Russ Dillingham? Yeah, I know Russ Dillingham. I’ve always stood in awe of the man. I remember watching with timid fascination as he drove nails into lumber with his fists, or hauled an engine out of a car with gritted teeth and brute strength.
Know him? Yeah, I know him. So I was not surprised when he flung his camera to the ground and jumped in to wrestle a fleeing suspect to the ground. What surprised me is that the hulking shutterbug didn’t uproot a tree and use it to subdue the runaway crook.
Russ Dillingham is not afraid of the dark. The dark is afraid of Russ Dillingham.
It was my honor to write about the photographer’s heroics in tackling the fleet-footed suspect who soared from a third-floor porch and tried to bound away like a damn squirrel. But ever since I wrote the story, I’ve been approached with the same nagging question.
Should journalists step into the action they were sent to cover, putting themselves and possibly others in peril? Or should they remain like the cameramen on the wildlife shows, absolutely objective and uninvolved?
The short answer is this: I don’t watch the wildlife shows anymore. Because when I do, I always end up screaming at the television, demanding that the cold-hearted crew give the dying meerkat a damn sandwich, for God’s sake. Or maybe blow your horn once or twice to scare the panther away from the injured gazelle. Heartless wretches.
The less hysterical answer is this: When Russ tossed his camera aside and jumped in to capture the lithe fugitive, he was not acting as a journalist. For that span of seconds, he took off his photographer’s hat and acted as a citizen concerned about the welfare of others.
Somewhere around 99.9 percent of the time, a reporter or photographer would not be required to make that descent from the professional world to the personal one. We take our shots, get our comments and relay the action to the reader in omnipotent style. We don’t fudge the circumstances to meet our needs, we don’t exert any influence on the drama as it is played out. That code of conduct works well, as it has for hundreds of years.
But I invite you to ask yourself if you want your newspeople to be so apart from the world they cover that they stand aloof, no matter what. Does anyone want their local reporter to keep a distance, scribbling in a notebook as some meth-head pummels and robs an elderly person? Or abducts a child?
You, troubled reader, would expect your mailman, your welder, oil man or street mime to come to the aid of others if no one else was available to do so. And those people might be less equipped to help out than the towering Russ Dillingham, with his python arms.
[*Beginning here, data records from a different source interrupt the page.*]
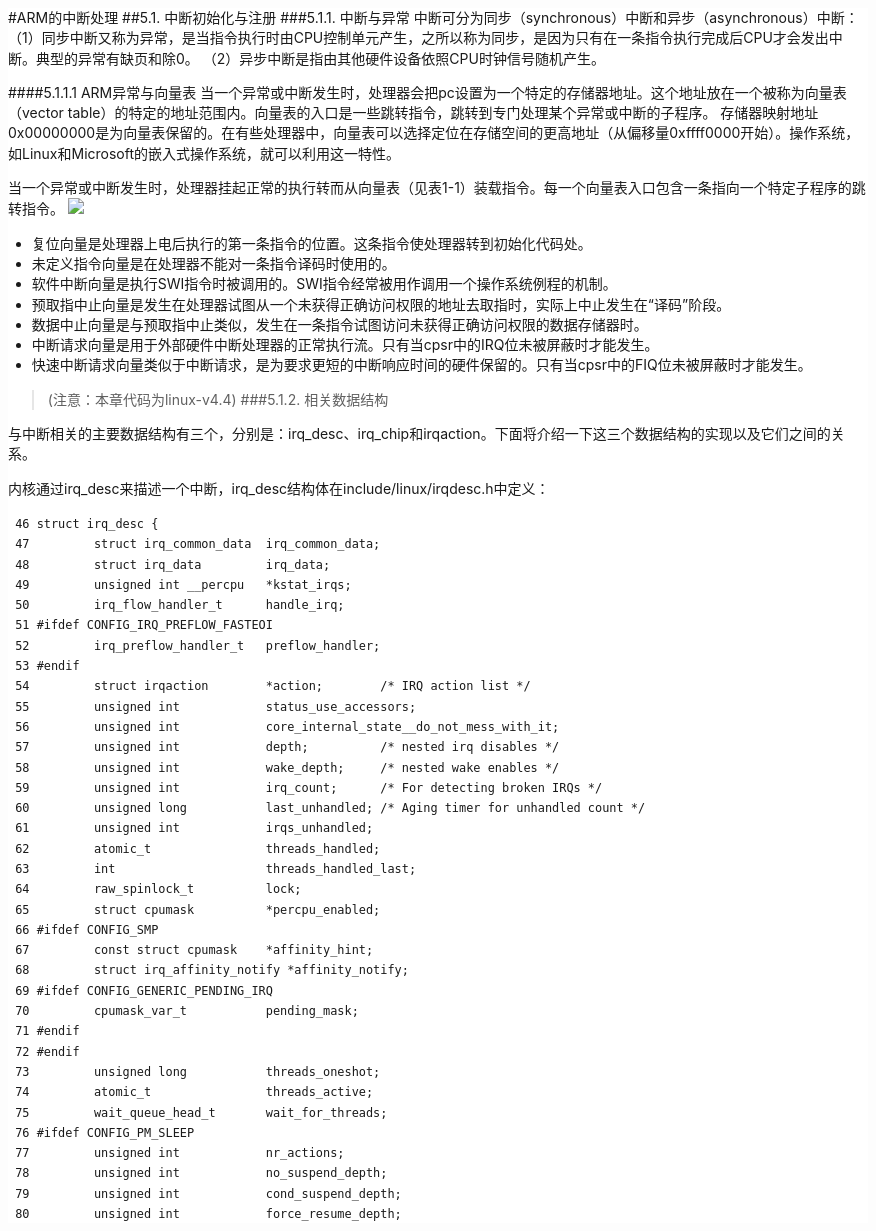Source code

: #ARM的中断处理
##5.1. 中断初始化与注册 
###5.1.1. 中断与异常
 中断可分为同步（synchronous）中断和异步（asynchronous）中断：
 （1）同步中断又称为异常，是当指令执行时由CPU控制单元产生，之所以称为同步，是因为只有在一条指令执行完成后CPU才会发出中断。典型的异常有缺页和除0。
（2）异步中断是指由其他硬件设备依照CPU时钟信号随机产生。

####5.1.1.1 ARM异常与向量表
 当一个异常或中断发生时，处理器会把pc设置为一个特定的存储器地址。这个地址放在一个被称为向量表（vector table）的特定的地址范围内。向量表的入口是一些跳转指令，跳转到专门处理某个异常或中断的子程序。
 存储器映射地址0x00000000是为向量表保留的。在有些处理器中，向量表可以选择定位在存储空间的更高地址（从偏移量0xffff0000开始）。操作系统，如Linux和Microsoft的嵌入式操作系统，就可以利用这一特性。
 
 当一个异常或中断发生时，处理器挂起正常的执行转而从向量表（见表1-1）装载指令。每一个向量表入口包含一条指向一个特定子程序的跳转指令。 
 ![](http://i.imgur.com/I7TxUuc.jpg)
 
- 复位向量是处理器上电后执行的第一条指令的位置。这条指令使处理器转到初始化代码处。
- 未定义指令向量是在处理器不能对一条指令译码时使用的。
- 软件中断向量是执行SWI指令时被调用的。SWI指令经常被用作调用一个操作系统例程的机制。
- 预取指中止向量是发生在处理器试图从一个未获得正确访问权限的地址去取指时，实际上中止发生在“译码”阶段。
- 数据中止向量是与预取指中止类似，发生在一条指令试图访问未获得正确访问权限的数据存储器时。
- 中断请求向量是用于外部硬件中断处理器的正常执行流。只有当cpsr中的IRQ位未被屏蔽时才能发生。
- 快速中断请求向量类似于中断请求，是为要求更短的中断响应时间的硬件保留的。只有当cpsr中的FIQ位未被屏蔽时才能发生。
  
 >(注意：本章代码为linux-v4.4)
###5.1.2. 相关数据结构

 与中断相关的主要数据结构有三个，分别是：irq\_desc、irq\_chip和irqaction。下面将介绍一下这三个数据结构的实现以及它们之间的关系。

内核通过irq\_desc来描述一个中断，irq\_desc结构体在include/linux/irqdesc.h中定义：

	 46 struct irq_desc {
	 47         struct irq_common_data  irq_common_data;
	 48         struct irq_data         irq_data;
	 49         unsigned int __percpu   *kstat_irqs;
	 50         irq_flow_handler_t      handle_irq;
	 51 #ifdef CONFIG_IRQ_PREFLOW_FASTEOI
	 52         irq_preflow_handler_t   preflow_handler;
	 53 #endif
	 54         struct irqaction        *action;        /* IRQ action list */
	 55         unsigned int            status_use_accessors;
	 56         unsigned int            core_internal_state__do_not_mess_with_it;
	 57         unsigned int            depth;          /* nested irq disables */
	 58         unsigned int            wake_depth;     /* nested wake enables */
	 59         unsigned int            irq_count;      /* For detecting broken IRQs */
	 60         unsigned long           last_unhandled; /* Aging timer for unhandled count */
	 61         unsigned int            irqs_unhandled;
	 62         atomic_t                threads_handled;
	 63         int                     threads_handled_last;
	 64         raw_spinlock_t          lock;
	 65         struct cpumask          *percpu_enabled;
	 66 #ifdef CONFIG_SMP
	 67         const struct cpumask    *affinity_hint;
	 68         struct irq_affinity_notify *affinity_notify;
	 69 #ifdef CONFIG_GENERIC_PENDING_IRQ
	 70         cpumask_var_t           pending_mask;
	 71 #endif
	 72 #endif
	 73         unsigned long           threads_oneshot;
	 74         atomic_t                threads_active;
	 75         wait_queue_head_t       wait_for_threads;
	 76 #ifdef CONFIG_PM_SLEEP
	 77         unsigned int            nr_actions;
	 78         unsigned int            no_suspend_depth;
	 79         unsigned int            cond_suspend_depth;
	 80         unsigned int            force_resume_depth;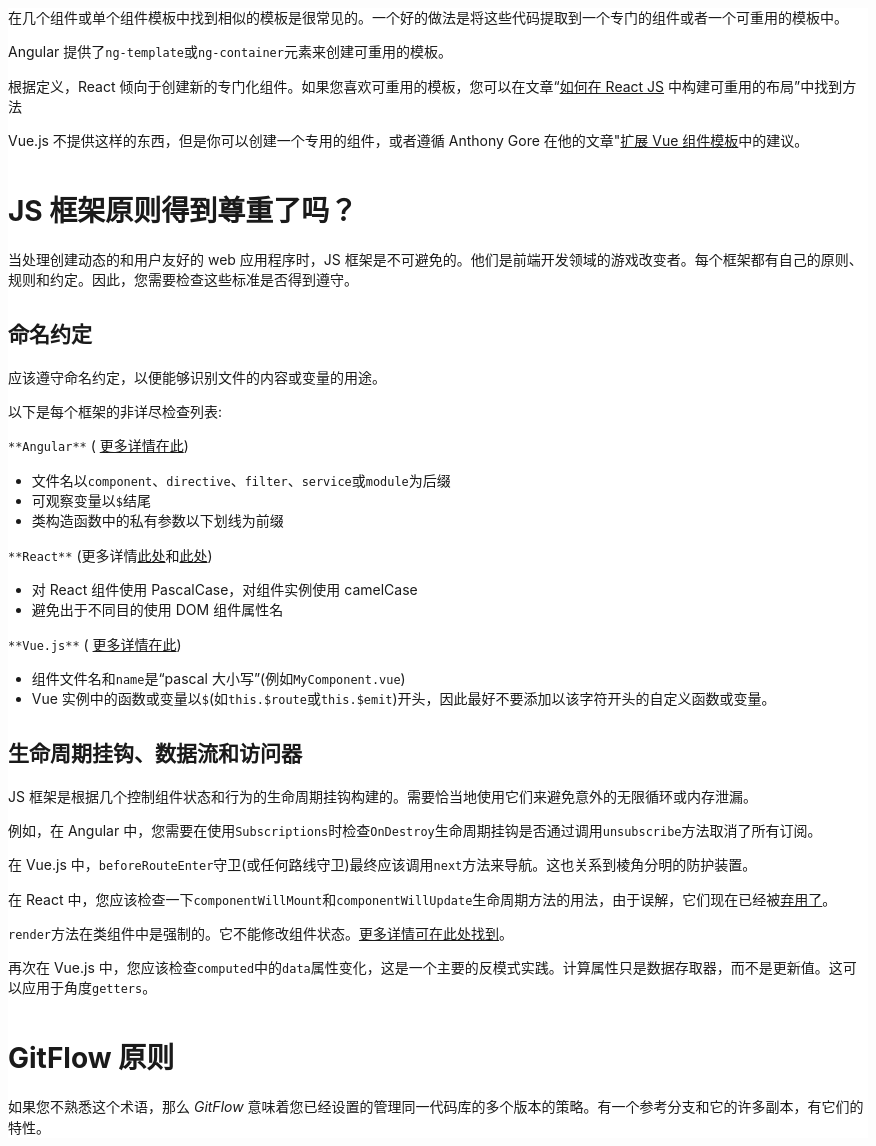 在几个组件或单个组件模板中找到相似的模板是很常见的。一个好的做法是将这些代码提取到一个专门的组件或者一个可重用的模板中。

Angular 提供了`ng-template`或`ng-container`元素来创建可重用的模板。

根据定义，React 倾向于创建新的专门化组件。如果您喜欢可重用的模板，您可以在文章“[如何在 React JS](https://medium.com/javascript-in-plain-english/how-to-build-reusable-layouts-in-react-js-daf8adcbca79) 中构建可重用的布局”中找到方法

Vue.js 不提供这样的东西，但是你可以创建一个专用的组件，或者遵循 Anthony Gore 在他的文章"[扩展 Vue 组件模板](https://vuejsdevelopers.com/2020/02/24/extending-vuejs-components-templates/)中的建议。

# JS 框架原则得到尊重了吗？

当处理创建动态的和用户友好的 web 应用程序时，JS 框架是不可避免的。他们是前端开发领域的游戏改变者。每个框架都有自己的原则、规则和约定。因此，您需要检查这些标准是否得到遵守。

## 命名约定

应该遵守命名约定，以便能够识别文件的内容或变量的用途。

以下是每个框架的非详尽检查列表:

`**Angular**` ( [更多详情在此](https://angular.io/guide/styleguide))

*   文件名以`component`、`directive`、`filter`、`service`或`module`为后缀
*   可观察变量以`$`结尾
*   类构造函数中的私有参数以下划线为前缀

`**React**` (更多详情[此处](https://css-tricks.com/react-code-style-guide/)和[此处](https://xcidic.github.io/coding-guidelines/react/))

*   对 React 组件使用 PascalCase，对组件实例使用 camelCase
*   避免出于不同目的使用 DOM 组件属性名

`**Vue.js**` ( [更多详情在此](https://vuejs.org/v2/style-guide/))

*   组件文件名和`name`是“pascal 大小写”(例如`MyComponent.vue`)
*   Vue 实例中的函数或变量以`$`(如`this.$route`或`this.$emit`)开头，因此最好不要添加以该字符开头的自定义函数或变量。

## 生命周期挂钩、数据流和访问器

JS 框架是根据几个控制组件状态和行为的生命周期挂钩构建的。需要恰当地使用它们来避免意外的无限循环或内存泄漏。

例如，在 Angular 中，您需要在使用`Subscriptions`时检查`OnDestroy`生命周期挂钩是否通过调用`unsubscribe`方法取消了所有订阅。

在 Vue.js 中，`beforeRouteEnter`守卫(或任何路线守卫)最终应该调用`next`方法来导航。这也关系到棱角分明的防护装置。

在 React 中，您应该检查一下`componentWillMount`和`componentWillUpdate`生命周期方法的用法，由于误解，它们现在已经被[弃用了](https://reactjs.org/blog/2018/03/27/update-on-async-rendering.html)。

`render`方法在类组件中是强制的。它不能修改组件状态。[更多详情可在此处找到](https://reactjs.org/docs/react-component.html#render)。

再次在 Vue.js 中，您应该检查`computed`中的`data`属性变化，这是一个主要的反模式实践。计算属性只是数据存取器，而不是更新值。这可以应用于角度`getters`。

# GitFlow 原则

如果您不熟悉这个术语，那么 *GitFlow* 意味着您已经设置的管理同一代码库的多个版本的策略。有一个参考分支和它的许多副本，有它们的特性。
He has been working in this business, largely on downtown streets, for 25 years. I trust his discretion in matters such as this, and I suspect the people who sign his paychecks do, as well. I don’t expect you’ll find Russ cruising the streets with a blue bubble bought at Marden’s on the dashboard and a cape upon his back.
Journalists can enjoy 50-year careers without ever being asked or expected to jump into the fray. But in the unpredictable world of breaking news, the need to make that kind of decision can be upon you with the surprise and speed of a man springing from a roof.
No journalist I work with entertains lofty fantasies about becoming an on-the-job vigilante. In spite of popular misconception, we are not flunked-out cops who always wanted to battle crime but settled for news reporting.
Muscle-bulging Russ Dillingham is a great newsman who takes unbelievable photographs. He is also a father and a human being with a complex set of scruples and ideals clustered somewhere in his bulbous head. When asked to help out, it was not the instincts of a journalist that fired in his brain, but the instincts of a person with a clear sense of responsibility and duty to his neighbors.
Questioning his deed too vigorously diminishes the comforting fact that sometimes good people do good things.
Mark LaFlamme is the Sun Journal crime reporter.